SUPPLIED TEXT —
EchoProject commented 2 years ago

Overview

We need to create a first draft Reports Dashboard with summary statistics and basic analytics so that we can create an active version using Ploty Dash.

Additional note: Then we will show users how they can derive insights to create Service Request-based initiatives. Finally, we can get feedback on improving the dashboard feature set.

Action Items

[x] Draft a "wireframe" model using BI Tool
[x] Gather feedback from 311-Data Team
[x] Gather feedback from Data Science Community of practice
[ ] Gather feedback from Seymour Liao
[ ] Implement actual v2 Dashboard with 1 month Data for sample purposes
[ ] Beta-test dashboard with Neighborhood Council

Features

Filter by NC, Districts, Request Types
Summary statistics and visualizations by NC
Comparison statistics and visualiztaions by NC (e.g. request share, time distributions by NC, completed vs. closed requests counts...etc)
Provide background context to the all statistics, visualization and data involve.

Resources/Instructions

Dev Version Dashboard: https://dev.311-data.org/reports/dashboards/overview
1378

nichhk commented 2 years ago

Thanks for working on this Josh!

I think it would be interesting to show the distribution of time-to-close for each request type. E.g., if the distribution is bimodal, this can mean that a certain request type may have two subtypes, where one is easier to fix than the other. It might also capture that issue Bonnie mentioned where certain issues are closed after a while without actually being resolved (?). It might also be informative to overlap distributions per NC, to see how quickly issues are resolved in different NCs.

joshuayhwu commented 2 years ago

Thanks for the suggetion Nich!

I think adding comparison would be extremely helpful - will put that as a feature to incorporate!

joshuayhwu commented 2 years ago

"Wireframe" with Power BI to gather feedback 1) Neighborhood Council Summary
Filter by name, date-range, and request type
Indicator visuals for total number of requests, average time-to-close requests (days), maximum time-to-close requests (days)
Pie chart for share of request type
Distribution of request throughout the day by hour

2) Data by Police Precinct plotly_mvp2

Filter by police precinct and request create date
Indicator visual for total number of requests, average time-to-close requests (days)
Bar chart for request sources
Request type frequency

joshuayhwu commented 2 years ago

Feedback from 311-Data Team

1) Incorporate distribution of time-to-close for each request type 2) Flag requests that have absurd time-to-close (Ignored Requests?) 3) Include page / tabs with summary and comparison between NC

joshuayhwu commented 2 years ago

Feedback from DS Community of Practice

Incoporate text-based descriptions (i.e. context) for each statistic
As pandas won't scale, use dask instead
Use monthly data only to prototype how dashboard would look like

joshuayhwu commented 2 years ago

Plotly MVP Dashboard v1.1

plotly_mvp3

Filter by NC
Time series of 311 Request overtime
Pie chart for share of request type
Histogram for distribution of request time-to-close

plotly_mvp4

Filter by NCs (Side-by-side comparison)
Indicator visual for total number of requests and ignored requests (requests completed < 1 day)

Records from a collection

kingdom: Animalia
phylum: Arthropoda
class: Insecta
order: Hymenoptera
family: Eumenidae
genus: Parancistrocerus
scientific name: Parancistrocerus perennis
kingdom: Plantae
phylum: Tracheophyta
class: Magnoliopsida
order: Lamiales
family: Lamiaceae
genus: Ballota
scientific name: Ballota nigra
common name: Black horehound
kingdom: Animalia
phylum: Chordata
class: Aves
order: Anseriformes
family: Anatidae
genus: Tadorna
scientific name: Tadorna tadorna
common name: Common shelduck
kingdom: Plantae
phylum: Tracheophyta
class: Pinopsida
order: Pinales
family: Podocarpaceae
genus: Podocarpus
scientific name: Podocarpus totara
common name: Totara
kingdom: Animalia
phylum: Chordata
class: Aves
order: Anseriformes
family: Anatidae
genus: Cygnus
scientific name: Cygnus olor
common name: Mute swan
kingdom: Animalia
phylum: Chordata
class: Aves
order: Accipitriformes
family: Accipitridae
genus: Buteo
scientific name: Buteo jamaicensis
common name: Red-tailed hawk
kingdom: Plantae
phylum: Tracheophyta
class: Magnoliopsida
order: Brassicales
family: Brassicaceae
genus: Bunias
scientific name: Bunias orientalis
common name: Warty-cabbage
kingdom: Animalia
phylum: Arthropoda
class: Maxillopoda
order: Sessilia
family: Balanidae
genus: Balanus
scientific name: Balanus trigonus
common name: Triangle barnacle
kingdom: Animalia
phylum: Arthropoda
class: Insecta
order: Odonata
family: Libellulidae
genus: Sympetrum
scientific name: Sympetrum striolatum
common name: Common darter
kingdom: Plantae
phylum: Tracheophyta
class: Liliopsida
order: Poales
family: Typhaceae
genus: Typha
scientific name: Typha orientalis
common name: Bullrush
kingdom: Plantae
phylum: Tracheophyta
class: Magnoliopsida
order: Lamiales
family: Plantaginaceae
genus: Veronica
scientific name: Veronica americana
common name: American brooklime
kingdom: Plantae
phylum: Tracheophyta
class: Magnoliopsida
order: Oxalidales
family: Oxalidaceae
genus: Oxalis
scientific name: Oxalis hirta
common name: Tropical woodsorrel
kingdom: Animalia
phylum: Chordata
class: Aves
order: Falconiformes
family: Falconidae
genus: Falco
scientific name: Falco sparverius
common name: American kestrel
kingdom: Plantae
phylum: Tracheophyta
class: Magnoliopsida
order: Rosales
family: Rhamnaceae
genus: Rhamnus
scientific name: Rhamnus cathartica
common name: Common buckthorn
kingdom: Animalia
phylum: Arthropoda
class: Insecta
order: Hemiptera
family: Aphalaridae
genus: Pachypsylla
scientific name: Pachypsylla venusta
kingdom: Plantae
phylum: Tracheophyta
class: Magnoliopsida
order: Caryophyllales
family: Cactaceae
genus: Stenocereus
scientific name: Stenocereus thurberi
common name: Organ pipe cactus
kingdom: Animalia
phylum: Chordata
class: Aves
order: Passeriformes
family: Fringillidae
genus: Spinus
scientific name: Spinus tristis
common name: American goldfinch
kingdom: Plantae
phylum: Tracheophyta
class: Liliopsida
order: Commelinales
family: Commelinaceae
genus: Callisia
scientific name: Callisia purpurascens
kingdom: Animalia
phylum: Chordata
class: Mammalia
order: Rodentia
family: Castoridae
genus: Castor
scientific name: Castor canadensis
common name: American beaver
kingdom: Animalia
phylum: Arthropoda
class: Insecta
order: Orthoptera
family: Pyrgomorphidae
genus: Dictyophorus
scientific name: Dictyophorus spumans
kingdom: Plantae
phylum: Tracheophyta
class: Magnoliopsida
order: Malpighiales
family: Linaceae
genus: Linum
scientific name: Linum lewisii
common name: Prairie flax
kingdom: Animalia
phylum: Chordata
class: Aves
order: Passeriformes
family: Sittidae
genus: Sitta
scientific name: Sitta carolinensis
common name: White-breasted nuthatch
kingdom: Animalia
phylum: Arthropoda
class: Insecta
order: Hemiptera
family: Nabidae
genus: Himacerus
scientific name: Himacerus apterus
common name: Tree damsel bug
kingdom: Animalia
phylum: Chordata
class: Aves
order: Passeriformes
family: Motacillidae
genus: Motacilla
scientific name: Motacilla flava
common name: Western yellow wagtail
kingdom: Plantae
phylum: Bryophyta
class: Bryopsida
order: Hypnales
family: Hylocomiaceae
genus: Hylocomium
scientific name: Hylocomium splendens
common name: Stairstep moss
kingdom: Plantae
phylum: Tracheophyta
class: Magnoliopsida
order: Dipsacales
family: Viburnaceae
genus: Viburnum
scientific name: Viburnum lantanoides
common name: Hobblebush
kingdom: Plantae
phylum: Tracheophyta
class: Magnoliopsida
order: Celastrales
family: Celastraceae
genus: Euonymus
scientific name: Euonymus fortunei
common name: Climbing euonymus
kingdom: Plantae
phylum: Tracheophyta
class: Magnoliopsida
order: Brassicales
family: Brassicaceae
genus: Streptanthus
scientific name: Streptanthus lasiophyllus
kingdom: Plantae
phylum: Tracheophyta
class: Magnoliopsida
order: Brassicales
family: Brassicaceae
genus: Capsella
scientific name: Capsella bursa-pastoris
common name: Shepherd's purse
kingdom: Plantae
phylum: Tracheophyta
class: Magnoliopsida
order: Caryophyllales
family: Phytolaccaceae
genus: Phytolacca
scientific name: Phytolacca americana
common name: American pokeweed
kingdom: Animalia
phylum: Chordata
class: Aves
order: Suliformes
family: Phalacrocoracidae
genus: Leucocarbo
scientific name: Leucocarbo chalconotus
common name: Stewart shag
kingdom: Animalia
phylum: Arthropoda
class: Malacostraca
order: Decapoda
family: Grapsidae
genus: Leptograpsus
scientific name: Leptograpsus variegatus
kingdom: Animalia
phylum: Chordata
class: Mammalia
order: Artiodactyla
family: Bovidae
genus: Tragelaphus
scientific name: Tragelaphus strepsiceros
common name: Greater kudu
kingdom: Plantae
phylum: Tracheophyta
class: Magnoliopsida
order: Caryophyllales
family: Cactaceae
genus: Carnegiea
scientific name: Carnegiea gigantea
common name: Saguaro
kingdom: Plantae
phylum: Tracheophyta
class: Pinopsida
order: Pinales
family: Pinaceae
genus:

DIRECTIONS —
Answer the following from the dashboard thread above, one letter per line.
(a) Which tool was used to build the "wireframe" for gathering feedback?
(b) What did the Data Science Community of Practice suggest using in place of pandas?
(c) In plotly_mvp4, what counts as an ignored request?

SOLUTION TO THIS TASK —
(a) Power BI
(b) Dask
(c) A request completed in less than one day